88 views Asked by At

I am playing around with linear discriminant analysis and trying to plot the data in plotly in R and then plot the discriminating plane. When I try this I can get the data and the plane, but the plane does not match with the the 3D plotted data. I get the data "floating" above the plane rather than the plane cutting through the data. Using the coefficients the lda function gives us with parameters SB.lda, OPS.lda, and tSho.lda I try to solve for z under the assumption that the equation is SBx + OPSy + tShoz = 0 because the lda function does not give us a constant.

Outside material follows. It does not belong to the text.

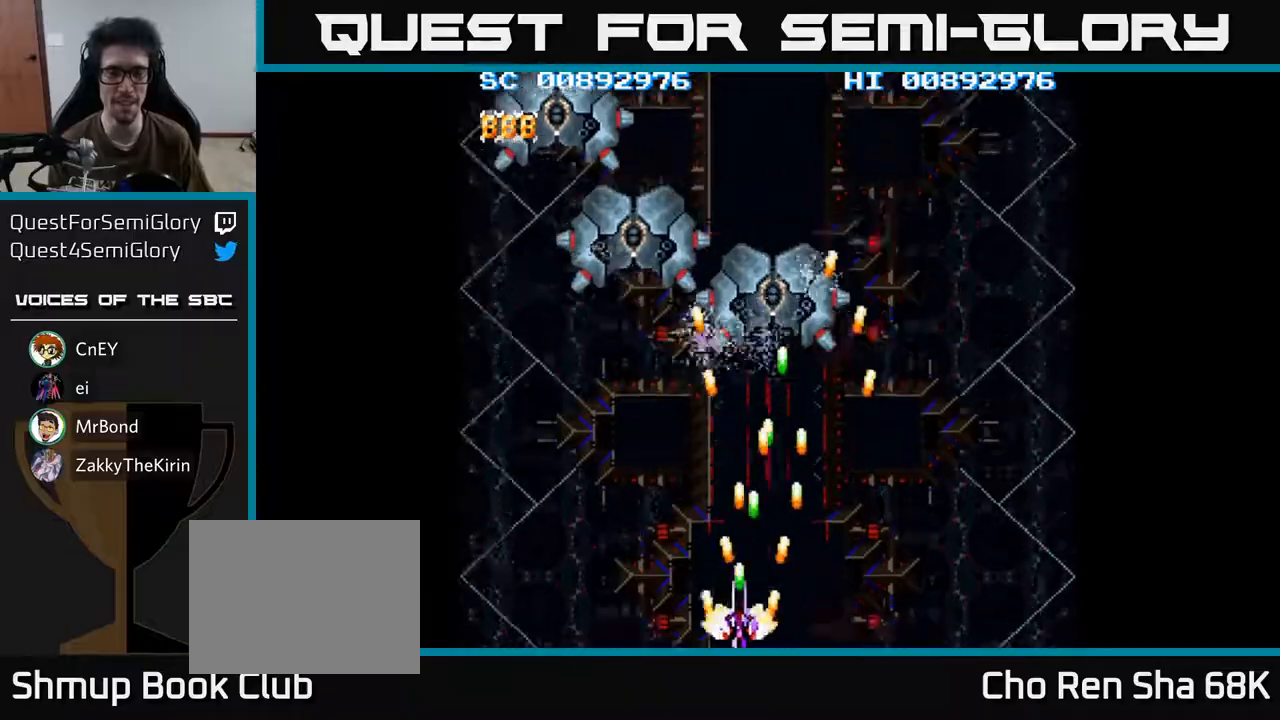
{"buttons": ["A", "DPAD_RIGHT"], "left_stick": "center", "right_stick": "center", "events": [[33, "DPAD_RIGHT", "down"], [33, "DPAD_UP", "up"], [83, "DPAD_DOWN", "down"], [350, "DPAD_DOWN", "up"]]}
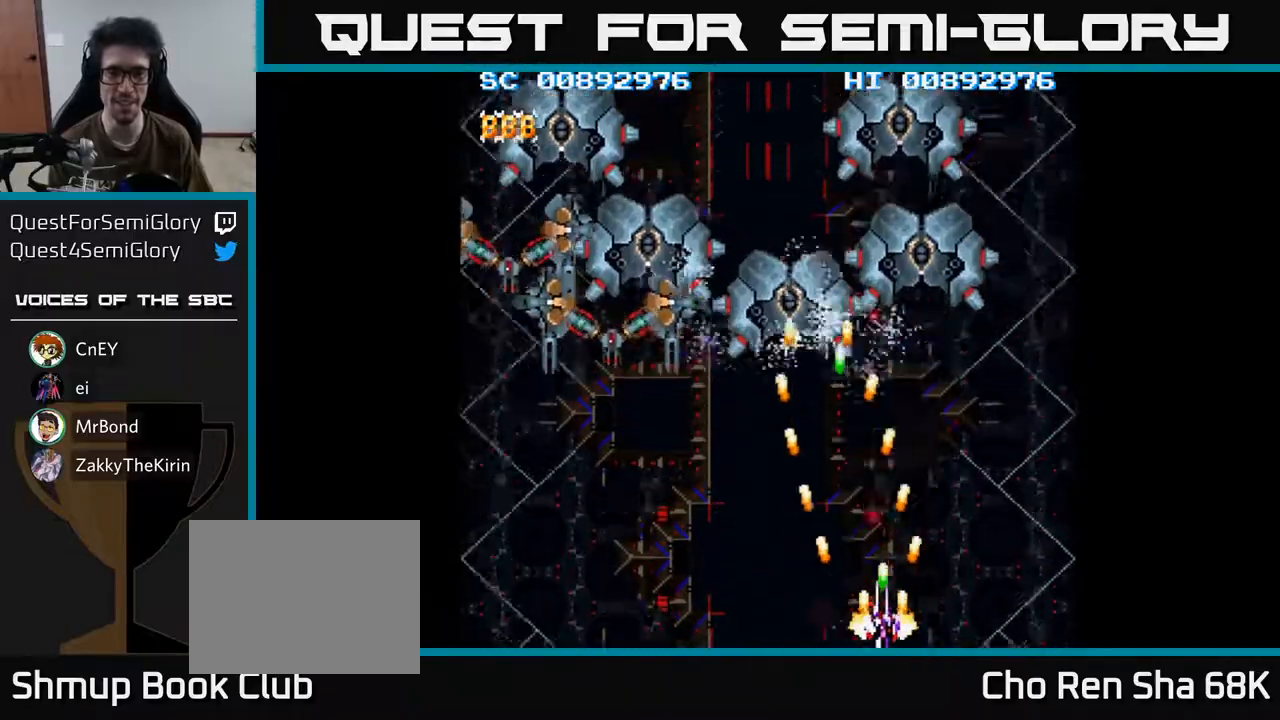
{"buttons": ["A", "DPAD_LEFT"], "left_stick": "center", "right_stick": "center", "events": [[33, "DPAD_RIGHT", "up"], [50, "DPAD_LEFT", "down"]]}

When I reference this post (https://stats.stackexchange.com/questions/166942/why-are-discriminant-analysis-results-in-r-lda-and-spss-different-constant-t) and use the method to generate the constant I get a constant of -13.82201 which when plotted does not match with the data.

What am I missing?

library(plotly)
library(MASS)
train <- data.frame(read.table("https://raw.githubusercontent.com/gunsnfloyd/algorithmdata/main/train.tsv",header=TRUE))
head(train)
model <- lda(WS~ SB + OPS  + tSho ,data = train)

SB.lda <- 0.008056699
OPS.lda <- 15.174308879
tSho.lda <- 0.205465030

groupmean<-(model$prior%*%model$means)
constant<-(groupmean%*%model$scaling)
-constant


fig <- plot_ly(train, x = ~SB, y = ~OPS, z = ~tSho, color = ~WS, colors = c('#BF382A', '#0C4B8E'))
fig <- fig %>% add_markers()
fig <- fig %>% layout(scene = list(xaxis = list(title = 'SB'),
                                   yaxis = list(title = 'OPS'),
                                   zaxis = list(title = 'tSho')))

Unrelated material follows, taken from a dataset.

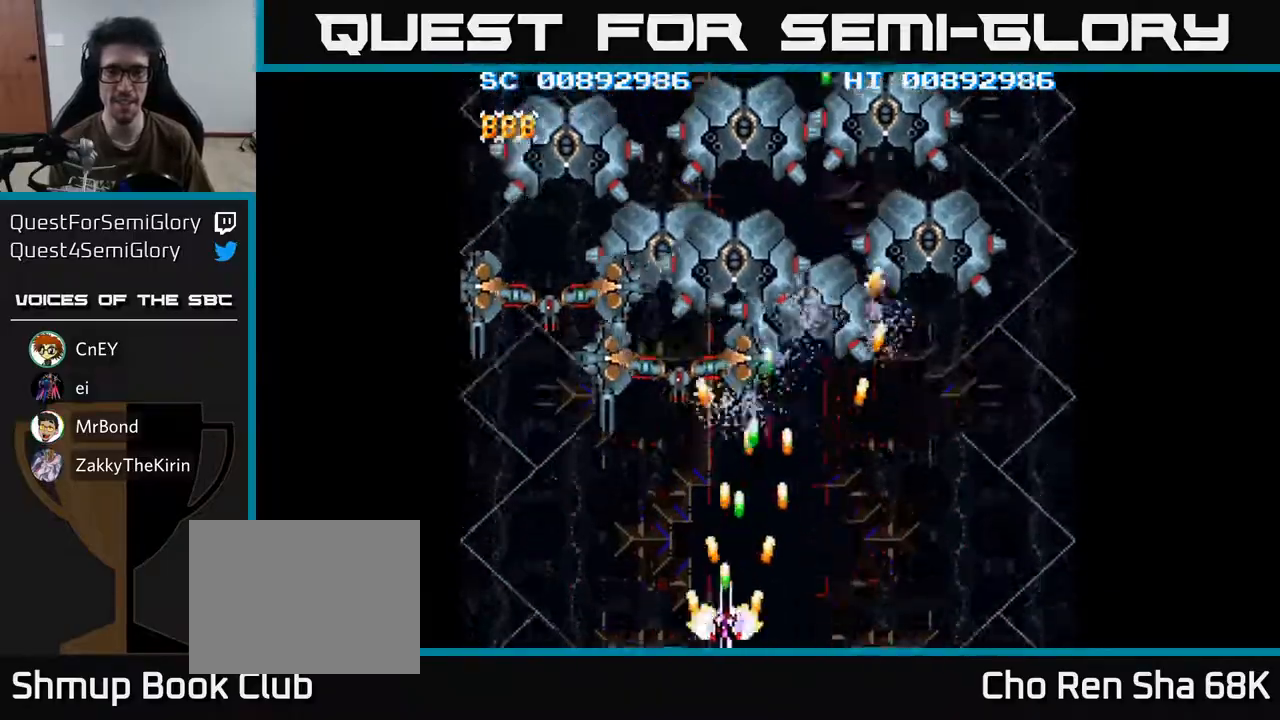
{"buttons": ["A"], "left_stick": "center", "right_stick": "center", "events": [[333, "DPAD_LEFT", "up"]]}
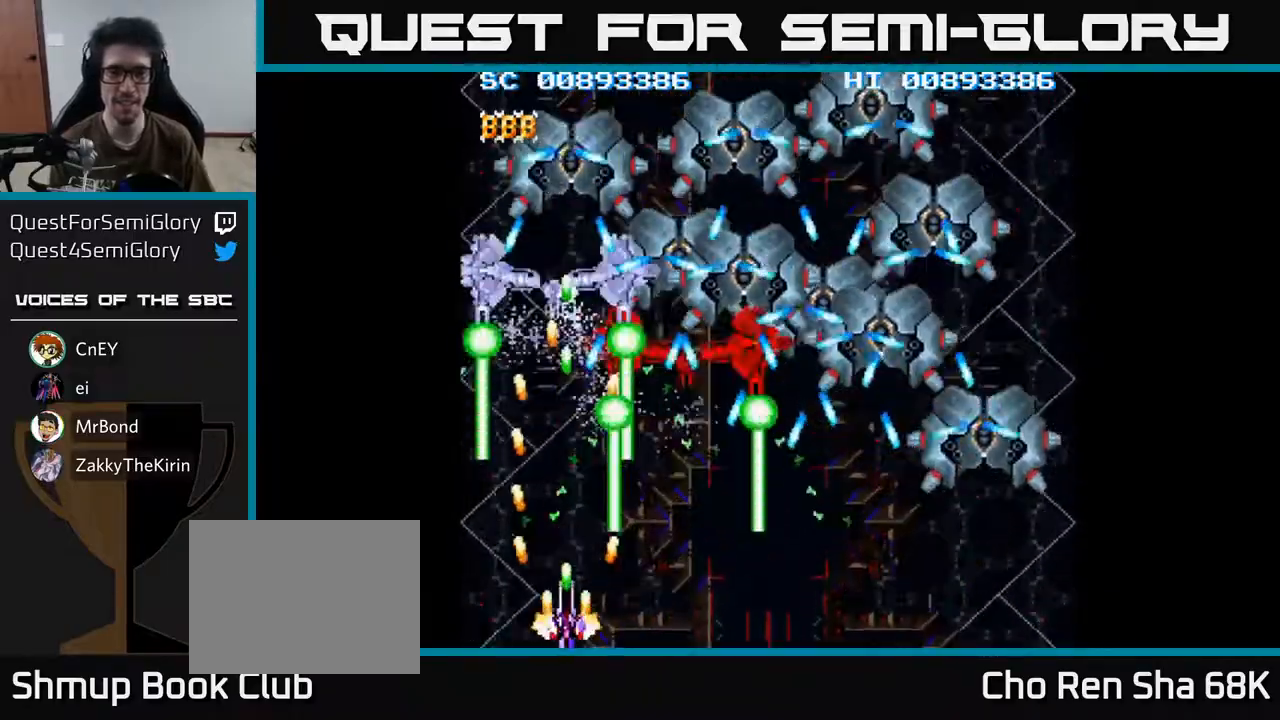
{"buttons": ["A"], "left_stick": "center", "right_stick": "center", "events": []}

x.lda <- seq(0, 400, length.out = 100) #Range based on SB values
y.lda <- seq(0.5, 0.9, length.out = 100) #Range based on OPS values
z.lda <- outer(x.lda, y.lda, function(x, y) ( (-SB.lda * x - OPS.lda * y) / tSho.lda + 13.82201))

fig <- fig %>% add_surface(x = x.lda, y = y.lda, z = z.lda,colors = "#0C4B8E")      
fig
1

There are 1 answers

1
Julian Selke On BEST ANSWER

I get a different result from solving the equation:

# general equation: A * x + B * y + C * z + c = 0

# solve for z:
  SB * x + OPS * y + tSho * z - 13.82201 = 0
  SB * x + OPS * y - 13.82201            = - tSho * z
 -SB * x - OPS * y + 13.82201            = tSho * z
(-SB * x - OPS * y + 13.82201) / tSho    = z

# calculate values of plane:
x.lda <- seq(0, 400, length.out = 100) #Range based on SB values
y.lda <- seq(0.5, 0.9, length.out = 100) #Range based on OPS values
z.lda <- outer(x.lda, y.lda, function(x, y) (-SB.lda * x - OPS.lda * y + 13.82201) / tSho.lda )

The resulting plot:

plot